How about in your world?

Constant change both thrills and threatens us. We love the new opportunities, but sometimes we end up running as fast as we can just to stay even. New competitors, new tools and new skills challenge us every week. I'm typing this on my brand new laptop and I love it, but I've spent three days configuring the thing and it still doesn't feel right! Change is the constant in our world.

Here's the thing: We want to grow and have new things! We want new tools, new adventures and new resources. Most of the time, we welcome change with open arms. But, sometimes it's just too much. Sometimes we get caught up in the excitement of new things just because they are new, whether they actually benefit us or not.

Sometimes the old is good enough. Sometimes the familiar is more comfortable and actually more effective. I have a friend who uses an old-fashioned slide-rule partly for the nostalgia, but also because it's faster than doing calculations on his computer. Sometimes, the old is good.

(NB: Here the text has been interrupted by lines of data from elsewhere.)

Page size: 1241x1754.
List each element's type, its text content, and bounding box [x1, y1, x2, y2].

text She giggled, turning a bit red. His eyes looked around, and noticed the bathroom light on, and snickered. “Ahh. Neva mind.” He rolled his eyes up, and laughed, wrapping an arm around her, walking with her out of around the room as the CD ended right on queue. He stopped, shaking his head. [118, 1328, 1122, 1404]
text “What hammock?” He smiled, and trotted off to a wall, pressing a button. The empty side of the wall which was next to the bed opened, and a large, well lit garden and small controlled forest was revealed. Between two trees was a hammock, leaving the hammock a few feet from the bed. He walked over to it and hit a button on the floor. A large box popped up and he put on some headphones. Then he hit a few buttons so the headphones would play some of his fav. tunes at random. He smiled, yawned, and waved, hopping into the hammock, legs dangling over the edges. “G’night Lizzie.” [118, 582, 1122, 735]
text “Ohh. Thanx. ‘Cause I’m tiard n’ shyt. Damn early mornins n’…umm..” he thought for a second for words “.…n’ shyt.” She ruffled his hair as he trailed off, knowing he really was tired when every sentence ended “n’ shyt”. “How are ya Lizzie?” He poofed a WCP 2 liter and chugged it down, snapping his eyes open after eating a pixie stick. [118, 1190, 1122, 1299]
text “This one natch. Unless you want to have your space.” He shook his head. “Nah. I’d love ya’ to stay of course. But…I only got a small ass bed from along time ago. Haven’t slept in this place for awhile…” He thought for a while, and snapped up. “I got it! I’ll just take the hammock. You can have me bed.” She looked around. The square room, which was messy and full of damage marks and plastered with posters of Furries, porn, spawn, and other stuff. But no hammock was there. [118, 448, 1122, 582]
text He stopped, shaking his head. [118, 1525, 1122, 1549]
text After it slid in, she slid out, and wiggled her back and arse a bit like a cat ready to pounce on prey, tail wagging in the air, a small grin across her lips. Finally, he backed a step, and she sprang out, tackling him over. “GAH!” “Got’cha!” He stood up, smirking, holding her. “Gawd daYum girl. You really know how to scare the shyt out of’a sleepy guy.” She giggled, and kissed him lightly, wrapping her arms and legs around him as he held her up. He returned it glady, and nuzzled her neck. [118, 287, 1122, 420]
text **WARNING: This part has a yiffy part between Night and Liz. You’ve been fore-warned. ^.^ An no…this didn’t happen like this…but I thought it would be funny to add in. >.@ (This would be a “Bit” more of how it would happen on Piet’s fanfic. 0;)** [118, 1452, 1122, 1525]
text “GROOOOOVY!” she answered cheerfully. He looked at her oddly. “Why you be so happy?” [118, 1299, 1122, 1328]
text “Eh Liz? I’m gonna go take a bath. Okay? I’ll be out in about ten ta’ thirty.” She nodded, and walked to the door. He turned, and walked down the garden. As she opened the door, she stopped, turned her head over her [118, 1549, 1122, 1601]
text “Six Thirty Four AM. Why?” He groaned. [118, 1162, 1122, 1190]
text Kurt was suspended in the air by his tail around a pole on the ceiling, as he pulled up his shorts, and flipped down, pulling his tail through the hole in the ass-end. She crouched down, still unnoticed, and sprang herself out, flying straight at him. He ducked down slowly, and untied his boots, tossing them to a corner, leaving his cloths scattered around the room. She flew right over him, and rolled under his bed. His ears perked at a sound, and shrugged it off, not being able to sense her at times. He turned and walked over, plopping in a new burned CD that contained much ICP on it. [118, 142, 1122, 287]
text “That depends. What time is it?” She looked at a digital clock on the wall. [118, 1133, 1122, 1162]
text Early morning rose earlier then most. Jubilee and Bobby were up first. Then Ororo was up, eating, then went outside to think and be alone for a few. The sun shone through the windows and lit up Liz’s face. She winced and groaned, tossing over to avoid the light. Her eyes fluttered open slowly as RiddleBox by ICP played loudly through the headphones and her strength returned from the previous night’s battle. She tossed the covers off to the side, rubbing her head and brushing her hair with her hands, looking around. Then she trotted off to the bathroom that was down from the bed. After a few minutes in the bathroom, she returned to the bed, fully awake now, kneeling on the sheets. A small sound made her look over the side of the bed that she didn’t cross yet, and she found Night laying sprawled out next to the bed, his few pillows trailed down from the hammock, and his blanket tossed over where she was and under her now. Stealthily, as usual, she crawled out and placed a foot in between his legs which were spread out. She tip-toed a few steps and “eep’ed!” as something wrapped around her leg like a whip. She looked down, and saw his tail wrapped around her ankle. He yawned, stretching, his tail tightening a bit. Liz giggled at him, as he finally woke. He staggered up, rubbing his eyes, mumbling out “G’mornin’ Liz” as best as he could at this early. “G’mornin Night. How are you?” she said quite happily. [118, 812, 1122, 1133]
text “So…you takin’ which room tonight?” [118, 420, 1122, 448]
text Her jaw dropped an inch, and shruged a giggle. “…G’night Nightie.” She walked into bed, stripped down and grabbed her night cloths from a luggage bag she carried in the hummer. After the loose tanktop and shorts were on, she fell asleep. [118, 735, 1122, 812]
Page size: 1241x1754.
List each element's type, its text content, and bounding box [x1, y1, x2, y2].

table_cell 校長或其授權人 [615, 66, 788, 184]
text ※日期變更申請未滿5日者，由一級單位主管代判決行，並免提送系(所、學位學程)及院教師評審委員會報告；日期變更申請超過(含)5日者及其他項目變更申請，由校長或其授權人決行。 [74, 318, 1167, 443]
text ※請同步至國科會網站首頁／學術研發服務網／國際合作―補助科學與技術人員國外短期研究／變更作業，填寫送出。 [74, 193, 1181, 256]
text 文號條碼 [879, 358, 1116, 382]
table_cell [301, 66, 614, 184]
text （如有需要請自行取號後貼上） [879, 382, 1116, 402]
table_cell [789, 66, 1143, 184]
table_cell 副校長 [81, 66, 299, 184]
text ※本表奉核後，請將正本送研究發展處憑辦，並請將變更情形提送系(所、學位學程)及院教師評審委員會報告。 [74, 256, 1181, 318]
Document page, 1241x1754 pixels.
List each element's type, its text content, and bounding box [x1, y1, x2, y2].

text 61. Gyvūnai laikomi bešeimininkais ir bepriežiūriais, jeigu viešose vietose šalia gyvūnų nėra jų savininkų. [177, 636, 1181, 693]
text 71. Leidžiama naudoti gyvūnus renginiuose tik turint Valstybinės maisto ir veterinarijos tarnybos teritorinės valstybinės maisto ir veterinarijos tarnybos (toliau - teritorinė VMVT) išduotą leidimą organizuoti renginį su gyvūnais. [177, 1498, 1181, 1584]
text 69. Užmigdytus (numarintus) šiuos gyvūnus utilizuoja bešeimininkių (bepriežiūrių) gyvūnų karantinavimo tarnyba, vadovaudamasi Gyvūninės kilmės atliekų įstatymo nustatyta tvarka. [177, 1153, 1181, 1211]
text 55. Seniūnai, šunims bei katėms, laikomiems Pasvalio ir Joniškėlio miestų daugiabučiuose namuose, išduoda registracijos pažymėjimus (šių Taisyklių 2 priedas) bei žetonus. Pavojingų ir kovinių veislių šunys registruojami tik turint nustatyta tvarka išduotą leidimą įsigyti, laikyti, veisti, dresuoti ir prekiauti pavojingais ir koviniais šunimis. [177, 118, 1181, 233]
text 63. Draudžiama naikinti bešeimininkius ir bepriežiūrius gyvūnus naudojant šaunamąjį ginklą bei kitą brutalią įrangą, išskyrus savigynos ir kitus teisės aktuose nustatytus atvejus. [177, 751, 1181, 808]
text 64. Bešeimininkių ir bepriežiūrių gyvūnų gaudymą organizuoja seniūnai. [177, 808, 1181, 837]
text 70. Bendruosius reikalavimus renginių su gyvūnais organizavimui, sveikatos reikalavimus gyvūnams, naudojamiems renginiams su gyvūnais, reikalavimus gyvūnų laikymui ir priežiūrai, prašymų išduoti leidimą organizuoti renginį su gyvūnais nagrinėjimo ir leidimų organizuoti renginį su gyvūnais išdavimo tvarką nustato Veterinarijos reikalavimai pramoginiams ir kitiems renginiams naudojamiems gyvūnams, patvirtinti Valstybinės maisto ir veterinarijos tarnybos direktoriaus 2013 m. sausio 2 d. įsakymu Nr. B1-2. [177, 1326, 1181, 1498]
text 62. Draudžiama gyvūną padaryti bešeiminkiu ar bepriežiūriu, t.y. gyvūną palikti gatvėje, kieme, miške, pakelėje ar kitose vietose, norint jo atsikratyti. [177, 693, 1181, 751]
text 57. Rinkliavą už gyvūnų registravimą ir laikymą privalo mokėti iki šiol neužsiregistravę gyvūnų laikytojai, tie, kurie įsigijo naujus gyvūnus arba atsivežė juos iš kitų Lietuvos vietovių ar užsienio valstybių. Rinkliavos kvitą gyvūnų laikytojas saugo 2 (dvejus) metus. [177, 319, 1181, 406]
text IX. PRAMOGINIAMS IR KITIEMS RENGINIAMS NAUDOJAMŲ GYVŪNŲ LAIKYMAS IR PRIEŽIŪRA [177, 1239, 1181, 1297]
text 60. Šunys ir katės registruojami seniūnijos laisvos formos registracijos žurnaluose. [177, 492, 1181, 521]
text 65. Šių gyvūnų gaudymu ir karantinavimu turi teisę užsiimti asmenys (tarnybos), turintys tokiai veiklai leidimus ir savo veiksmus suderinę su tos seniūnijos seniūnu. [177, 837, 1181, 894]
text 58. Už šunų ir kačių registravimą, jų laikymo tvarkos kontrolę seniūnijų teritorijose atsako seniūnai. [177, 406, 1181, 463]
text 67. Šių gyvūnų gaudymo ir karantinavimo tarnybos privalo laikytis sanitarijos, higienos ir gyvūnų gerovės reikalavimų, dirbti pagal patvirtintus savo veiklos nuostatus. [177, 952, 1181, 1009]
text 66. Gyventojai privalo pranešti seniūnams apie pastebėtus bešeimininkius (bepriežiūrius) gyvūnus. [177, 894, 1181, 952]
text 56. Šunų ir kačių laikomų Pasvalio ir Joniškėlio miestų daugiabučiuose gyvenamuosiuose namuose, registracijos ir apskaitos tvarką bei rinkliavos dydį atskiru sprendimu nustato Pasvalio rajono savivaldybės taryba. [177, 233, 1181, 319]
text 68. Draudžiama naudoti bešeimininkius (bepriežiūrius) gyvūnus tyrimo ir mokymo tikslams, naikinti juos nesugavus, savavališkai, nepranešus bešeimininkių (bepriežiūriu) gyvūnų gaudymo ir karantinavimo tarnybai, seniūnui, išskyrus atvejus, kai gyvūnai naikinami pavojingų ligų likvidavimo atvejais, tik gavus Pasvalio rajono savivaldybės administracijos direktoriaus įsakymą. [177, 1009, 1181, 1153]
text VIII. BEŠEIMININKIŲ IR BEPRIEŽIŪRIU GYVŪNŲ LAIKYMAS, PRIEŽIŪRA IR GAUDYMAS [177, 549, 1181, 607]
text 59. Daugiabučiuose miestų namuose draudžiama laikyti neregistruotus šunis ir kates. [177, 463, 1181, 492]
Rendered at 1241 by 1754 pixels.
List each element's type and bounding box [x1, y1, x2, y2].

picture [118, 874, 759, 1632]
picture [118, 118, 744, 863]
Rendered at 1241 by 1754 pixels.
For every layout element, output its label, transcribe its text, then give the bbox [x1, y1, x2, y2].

Here are three suggestions for thriving on change:

  1. Maintain lots of "personal bandwidth." That means taking superb care of yourself! People who are happy, healthy and rested simply do better than people who are tired, hungry, stressed or worried. Practice extreme self-care. Maintain your personal bandwidth.
  2. Focus on the Big Picture. Stay current and be aware. But always evaluate change in the context of your values, your goals and your preferences. Use change to create the life you truly want, rather than to merely "keep up." Understand what's happening, and leverage it to your advantage.
  3. Invest in Tools. Knowledge and skills matter! The more you know about your industry and what's happening (and who's leading), the more options you have. Remember, "leaders are readers." And I love the quote from Buckminster Fuller that, "You cannot learn less." Watch the news, read the business journals, network with the smartest people you can find. Stay current and stay ahead of the pack in 2011.

Our world is infatuated with anything new or improved and that's not going to change. What you can control is your response to change. Master it! Learn to respond rather than merely reacting. Use change and growth to your advantage rather than merely trying to hang on and endure! In 2011, make change (and growth!) your friend. Use them to your advantage.